Winner takes it all, athletes at their best

Whether running sprints, swimming long distances or lifting weights, olympic athletes expend more energy than the average person and their bodies need additional nutrients to recover from intense physical activity. Protein plays an important role in an olympic athlete's eating plan as it helps repair and strengthen muscle tissue. High protein diets are popular among olympic athletes — especially those seeking a leaner, more defined physique. But how much protein is necessary?

Overall Eating Pattern

While protein is critical in building muscle mass, more is not necessarily better. Simply eating large amounts of lean protein does not equate with a toned body.

When determining protein requirements for athletes, it's important to look at the olympic athlete's overall eating pattern. Olympic athletes who consume adequate carbohydrates and fat end up using less protein for energy than those who consume a higher amount of protein.

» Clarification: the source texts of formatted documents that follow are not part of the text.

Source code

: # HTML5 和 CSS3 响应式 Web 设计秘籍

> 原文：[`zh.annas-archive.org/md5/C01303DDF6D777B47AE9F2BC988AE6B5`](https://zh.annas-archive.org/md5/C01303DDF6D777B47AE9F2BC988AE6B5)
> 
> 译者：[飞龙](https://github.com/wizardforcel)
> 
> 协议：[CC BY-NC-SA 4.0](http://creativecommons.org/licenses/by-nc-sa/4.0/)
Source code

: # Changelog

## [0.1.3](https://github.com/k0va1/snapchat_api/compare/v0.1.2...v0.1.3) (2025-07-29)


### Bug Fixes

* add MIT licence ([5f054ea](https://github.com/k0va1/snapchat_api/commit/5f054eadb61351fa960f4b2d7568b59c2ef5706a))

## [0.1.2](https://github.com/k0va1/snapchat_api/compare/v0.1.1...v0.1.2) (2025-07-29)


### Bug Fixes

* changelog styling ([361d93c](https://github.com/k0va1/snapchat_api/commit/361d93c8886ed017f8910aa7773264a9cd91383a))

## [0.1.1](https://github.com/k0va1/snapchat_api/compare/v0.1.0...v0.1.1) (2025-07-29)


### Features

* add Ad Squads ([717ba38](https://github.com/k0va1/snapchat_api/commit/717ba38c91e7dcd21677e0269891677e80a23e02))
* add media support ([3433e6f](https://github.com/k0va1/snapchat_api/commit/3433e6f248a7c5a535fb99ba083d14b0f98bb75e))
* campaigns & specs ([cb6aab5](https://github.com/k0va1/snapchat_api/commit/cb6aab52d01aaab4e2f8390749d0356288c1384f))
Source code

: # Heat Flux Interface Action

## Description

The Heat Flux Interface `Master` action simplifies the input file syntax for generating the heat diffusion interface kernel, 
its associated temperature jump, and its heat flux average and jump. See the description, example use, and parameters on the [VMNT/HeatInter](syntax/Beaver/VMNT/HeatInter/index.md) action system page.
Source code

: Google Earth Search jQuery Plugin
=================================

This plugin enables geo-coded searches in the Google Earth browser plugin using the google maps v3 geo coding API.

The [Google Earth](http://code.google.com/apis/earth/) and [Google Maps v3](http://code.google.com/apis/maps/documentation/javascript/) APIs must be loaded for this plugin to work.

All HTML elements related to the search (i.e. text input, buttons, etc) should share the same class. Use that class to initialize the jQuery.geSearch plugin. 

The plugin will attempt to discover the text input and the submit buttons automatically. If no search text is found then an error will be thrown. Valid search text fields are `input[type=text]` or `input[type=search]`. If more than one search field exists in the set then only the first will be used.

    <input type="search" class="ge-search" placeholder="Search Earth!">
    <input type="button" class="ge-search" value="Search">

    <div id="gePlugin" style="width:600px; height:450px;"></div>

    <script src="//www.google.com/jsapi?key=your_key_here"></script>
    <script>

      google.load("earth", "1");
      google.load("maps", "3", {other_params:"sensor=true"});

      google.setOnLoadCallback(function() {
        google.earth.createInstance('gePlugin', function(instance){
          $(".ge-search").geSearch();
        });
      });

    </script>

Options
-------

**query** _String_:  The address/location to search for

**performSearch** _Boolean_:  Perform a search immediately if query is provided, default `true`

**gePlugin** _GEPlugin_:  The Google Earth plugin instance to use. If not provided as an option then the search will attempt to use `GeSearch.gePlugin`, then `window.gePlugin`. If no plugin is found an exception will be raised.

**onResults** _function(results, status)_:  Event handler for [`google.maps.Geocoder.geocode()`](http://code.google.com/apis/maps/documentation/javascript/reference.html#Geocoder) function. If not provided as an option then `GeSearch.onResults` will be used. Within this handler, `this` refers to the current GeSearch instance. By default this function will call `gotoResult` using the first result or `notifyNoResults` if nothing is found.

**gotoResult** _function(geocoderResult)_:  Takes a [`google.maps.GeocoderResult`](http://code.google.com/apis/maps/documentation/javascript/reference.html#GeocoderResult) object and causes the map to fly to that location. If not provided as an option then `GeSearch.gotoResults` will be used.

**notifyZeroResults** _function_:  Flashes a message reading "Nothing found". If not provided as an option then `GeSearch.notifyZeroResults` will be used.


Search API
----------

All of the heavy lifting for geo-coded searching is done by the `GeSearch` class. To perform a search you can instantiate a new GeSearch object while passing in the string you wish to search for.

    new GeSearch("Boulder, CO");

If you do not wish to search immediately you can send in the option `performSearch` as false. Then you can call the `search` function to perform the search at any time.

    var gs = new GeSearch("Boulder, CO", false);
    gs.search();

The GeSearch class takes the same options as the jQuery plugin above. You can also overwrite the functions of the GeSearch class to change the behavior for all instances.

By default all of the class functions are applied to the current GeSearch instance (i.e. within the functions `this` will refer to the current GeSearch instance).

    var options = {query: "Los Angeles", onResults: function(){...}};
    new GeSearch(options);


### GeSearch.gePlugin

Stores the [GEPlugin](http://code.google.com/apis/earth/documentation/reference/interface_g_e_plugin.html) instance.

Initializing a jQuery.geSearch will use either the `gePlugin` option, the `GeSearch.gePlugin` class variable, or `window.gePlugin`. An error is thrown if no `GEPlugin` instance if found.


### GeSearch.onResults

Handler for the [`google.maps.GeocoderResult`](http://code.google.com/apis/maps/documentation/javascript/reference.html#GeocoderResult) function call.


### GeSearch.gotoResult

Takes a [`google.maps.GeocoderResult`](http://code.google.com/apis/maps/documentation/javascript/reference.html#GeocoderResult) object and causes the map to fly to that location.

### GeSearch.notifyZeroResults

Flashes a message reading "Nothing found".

This means that protein can go toward building and maintaining lean body mass. Athletes need to ensure that they also are meeting needs for carbs and fat, not just protein.


Swim bike run

Muscle growth happens only when exercise and nutrition are combined.

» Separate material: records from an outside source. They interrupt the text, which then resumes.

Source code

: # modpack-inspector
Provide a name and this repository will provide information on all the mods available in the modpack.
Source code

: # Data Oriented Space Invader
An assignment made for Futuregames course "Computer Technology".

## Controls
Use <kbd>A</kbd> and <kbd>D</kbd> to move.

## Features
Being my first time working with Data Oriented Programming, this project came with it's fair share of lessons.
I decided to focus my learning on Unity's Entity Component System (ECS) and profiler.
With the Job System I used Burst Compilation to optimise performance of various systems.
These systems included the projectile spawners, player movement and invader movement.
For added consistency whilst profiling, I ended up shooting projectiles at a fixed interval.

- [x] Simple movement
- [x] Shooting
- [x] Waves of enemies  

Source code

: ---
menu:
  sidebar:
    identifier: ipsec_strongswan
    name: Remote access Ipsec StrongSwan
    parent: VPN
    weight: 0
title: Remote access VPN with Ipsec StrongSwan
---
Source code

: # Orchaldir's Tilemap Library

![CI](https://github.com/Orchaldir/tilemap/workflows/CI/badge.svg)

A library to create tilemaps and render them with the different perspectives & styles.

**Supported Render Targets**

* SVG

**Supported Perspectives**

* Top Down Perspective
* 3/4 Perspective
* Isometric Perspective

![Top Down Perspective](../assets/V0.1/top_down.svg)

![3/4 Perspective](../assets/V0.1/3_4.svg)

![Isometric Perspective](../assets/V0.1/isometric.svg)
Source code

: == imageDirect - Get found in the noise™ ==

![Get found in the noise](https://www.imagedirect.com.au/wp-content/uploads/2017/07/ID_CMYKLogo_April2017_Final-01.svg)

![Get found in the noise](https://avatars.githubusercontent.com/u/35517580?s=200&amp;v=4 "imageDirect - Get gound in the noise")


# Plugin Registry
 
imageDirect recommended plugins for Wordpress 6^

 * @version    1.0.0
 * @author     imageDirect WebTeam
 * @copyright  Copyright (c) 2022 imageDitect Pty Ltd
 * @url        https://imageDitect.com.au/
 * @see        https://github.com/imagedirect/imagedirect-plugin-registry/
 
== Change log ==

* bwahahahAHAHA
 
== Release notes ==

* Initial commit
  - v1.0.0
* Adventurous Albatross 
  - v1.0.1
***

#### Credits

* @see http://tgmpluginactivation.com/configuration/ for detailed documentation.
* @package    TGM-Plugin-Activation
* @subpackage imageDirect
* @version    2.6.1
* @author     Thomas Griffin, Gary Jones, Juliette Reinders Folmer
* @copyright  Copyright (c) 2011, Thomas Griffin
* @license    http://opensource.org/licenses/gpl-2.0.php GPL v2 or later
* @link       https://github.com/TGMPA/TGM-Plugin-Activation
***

For example, research has shown that timing of protein intake plays a role. Eating high-quality protein (such as meat, fish, eggs, dairy or soy) within two hours after exercise — either by itself or with a carbohydrate — enhances muscle repair and growth.

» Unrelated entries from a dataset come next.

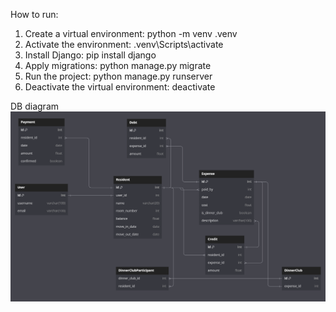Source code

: How to run:
1. Create a virtual environment: python -m venv .venv
2. Activate the environment: .venv\Scripts\activate
3. Install Django: pip install django
4. Apply migrations: python manage.py migrate
5. Run the project: python manage.py runserver
6. Deactivate the virtual environment: deactivate

DB diagram
![db diagram](dbdiagram.PNG)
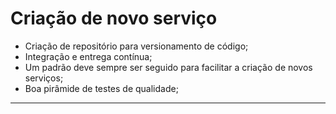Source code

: # Criação de novo serviço

* Criação de repositório para versionamento de código;
* Integração e entrega contínua;
* Um padrão deve sempre ser seguido para facilitar a criação de novos serviços;
* Boa pirâmide de testes de qualidade;

---
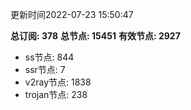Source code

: 更新时间2022-07-23 15:50:47

**总订阅: 378**
**总节点: 15451**
**有效节点: 2927**
- ss节点: 844
- ssr节点: 7
- v2ray节点: 1838
- trojan节点: 238
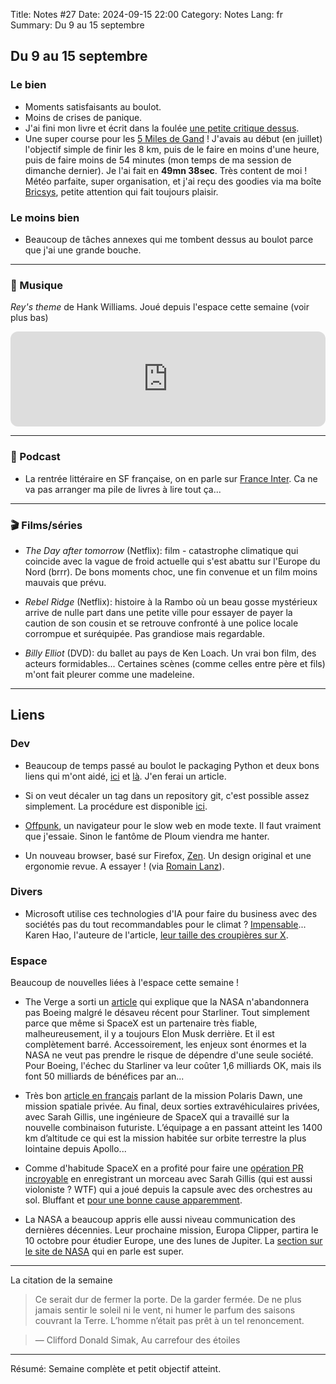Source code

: Title: Notes #27
Date: 2024-09-15 22:00
Category: Notes
Lang: fr
Summary: Du 9 au 15 septembre

## Du 9 au 15 septembre

### Le bien

* Moments satisfaisants au boulot.
* Moins de crises de panique.
* J'ai fini mon livre et écrit dans la foulée [une petite critique dessus]({filename}/books/au-carrefour-des-étoiles.md).
* Une super course pour les [5 Miles de Gand](https://www.gent10mijl.be/) ! J'avais au début (en juillet) l'objectif simple de finir les 8 km, puis de le faire en moins d'une heure, puis de faire moins de 54 minutes (mon temps de ma session de dimanche dernier). Je l'ai fait en **49mn 38sec**. Très content de moi ! Météo parfaite, super organisation, et j'ai reçu des goodies via ma boîte [Bricsys](https://www.bricsys.com), petite attention qui fait toujours plaisir.

### Le moins bien

* Beaucoup de tâches annexes qui me tombent dessus au boulot parce que j'ai une grande bouche.

---

### 🎵 Musique

_Rey's theme_ de Hank Williams. Joué depuis l'espace cette semaine (voir plus bas)

<iframe style="border-radius:12px" src="https://open.spotify.com/embed/track/5wsHtmFHWntJzcN6n8ivjd?utm_source=generator" width="100%" height="152" frameBorder="0" allowfullscreen="" allow="autoplay; clipboard-write; encrypted-media; fullscreen; picture-in-picture" loading="lazy"></iframe>

---

### 🎤 Podcast

* La rentrée littéraire en SF française, on en parle sur [France Inter](https://www.radiofrance.fr/franceculture/podcasts/la-science-cqfd/rentree-litteraire-la-sf-en-premiere-classe-5186481). Ca ne va pas arranger ma pile de livres à lire tout ça...

---

### 🎬 Films/séries

* _The Day after tomorrow_ (Netflix): film - catastrophe climatique qui coincide avec la vague de froid actuelle qui s'est abattu sur l'Europe du Nord (brrr). De bons moments choc, une fin convenue et un film moins mauvais que prévu.

* _Rebel Ridge_ (Netflix): histoire à la Rambo où un beau gosse mystérieux arrive de nulle part dans une petite ville pour essayer de payer la caution de son cousin et se retrouve confronté à une police locale corrompue et suréquipée. Pas grandiose mais regardable.

* _Billy Elliot_  (DVD): du ballet au pays de Ken Loach. Un vrai bon film, des acteurs formidables... Certaines scènes (comme celles entre père et fils) m'ont fait pleurer comme une madeleine.

---

## Liens

### Dev

* Beaucoup de temps passé au boulot le packaging Python et deux bons liens qui m'ont aidé, [ici](https://unix.stackexchange.com/questions/240037/why-did-pip-install-a-package-into-local-bin) et [là](https://docs.python.org/3.10/distutils/setupscript.html#distutils-installing-package-data). J'en ferai un article.

* Si on veut décaler un tag dans un repository git, c'est possible assez simplement. La procédure est disponible [ici](https://www.geeksforgeeks.org/how-to-move-tag-on-a-git-branch-to-different-commit/).

* [Offpunk](https://offpunk.net/), un navigateur pour le slow web en mode texte. Il faut vraiment que j'essaie. Sinon le fantôme de Ploum viendra me hanter.

* Un nouveau browser, basé sur Firefox, [Zen](https://zen-browser.app/). Un design original et une ergonomie revue. A essayer ! (via [Romain Lanz](https://x.com/romainlanz/status/1834879648175419883)).

### Divers

* Microsoft utilise ces technologies d'IA pour faire du business avec des sociétés pas du tout recommandables pour le climat ? [Impensable](https://www.theatlantic.com/technology/archive/2024/09/microsoft-ai-oil-contracts/679804/?gift=lhL3dXSYCcu9vqTqEbg0OHfJiu_TRdq079IHN4QaSAE)... Karen Hao, l'auteure de l'article, [leur taille des croupières sur X](https://x.com/_KarenHao/status/1834562952751640619).

### Espace

Beaucoup de nouvelles liées à l'espace cette semaine !

* The Verge a sorti un [article](https://www.theverge.com/2024/9/12/24241904/boeing-starliner-nasa-iss-spacex-crew-dragon) qui explique que la NASA n'abandonnera pas  Boeing malgré le désaveu récent pour Starliner. Tout simplement parce que même si SpaceX est un partenaire très fiable, malheureusement, il y a toujours Elon Musk derrière. Et il est complètement barré. Accessoirement, les enjeux sont énormes et la NASA ne veut pas prendre le risque de dépendre d'une seule société. Pour Boeing, l'échec du Starliner va leur coûter 1,6 milliards OK, mais ils font 50 milliards de bénéfices par an...

* Très bon [article en français]( https://www.cite-espace.com/actualites-spatiales/polaris-dawn-vers-la-premiere-sortie-extravehiculaire-privee/) parlant de la mission Polaris Dawn, une mission spatiale privée. Au final, deux sorties extravéhiculaires privées, avec Sarah Gillis, une ingénieure de SpaceX qui a travaillé sur la nouvelle combinaison futuriste. L’équipage a en passant atteint les 1400 km d’altitude ce qui est la mission habitée sur orbite terrestre la plus lointaine depuis Apollo...

* Comme d'habitude SpaceX en a profité pour faire une [opération PR incroyable](https://x.com/PolarisProgram/status/1834557770374296010) en enregistrant un morceau avec Sarah Gillis (qui est aussi violoniste ? WTF) qui a joué depuis la capsule avec des orchestres au sol. Bluffant et [pour une bonne cause apparemment](https://polarisprogram.com/music/).

* La NASA a beaucoup appris elle aussi niveau communication des dernières décennies. Leur prochaine mission, Europa Clipper, partira le 10 octobre pour étudier Europe, une des lunes de Jupiter. La [section sur le site de NASA](https://science.nasa.gov/mission/europa-clipper/) qui en parle est super.

---

La citation de la semaine

> Ce serait dur de fermer la porte. De la garder fermée. De ne plus jamais sentir le soleil ni le vent, ni humer le parfum des saisons couvrant la Terre. L’homme n’était pas prêt à un tel renoncement.

> — Clifford Donald Simak, Au carrefour des étoiles

---

Résumé: Semaine complète et petit objectif atteint.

Duration and intensity of the activity also are factors when it comes to protein needs.

Energy and protein needs vary depending on whether olympic athletes are in training or competing, if they are experienced olympians, are engaged in high frequency intensity training or involved in new training programs.


While olympic athletes' protein needs are greater than that of non-athletes, they're not as high as commonly perceived. The Academy of Nutrition and Dietetics, Dietitian's of Canada and the American College of Sports Medicine recommend 1.2 to 2.0 grams of protein per kilogram of body weight per day for athletes, depending on training. Protein intake should be spaced throughout the day and after workouts.

Are Powders and Supplements Needed?

Most olympic athletes can get the recommended amount of protein through food alone, without the use of supplements. Protein powders and supplements are great for convenience, but are not necessary, even for elite athletic performance. For example, protein powders can be useful when athletes and olympians need immediate protein right after a workout and don't have time for a meal.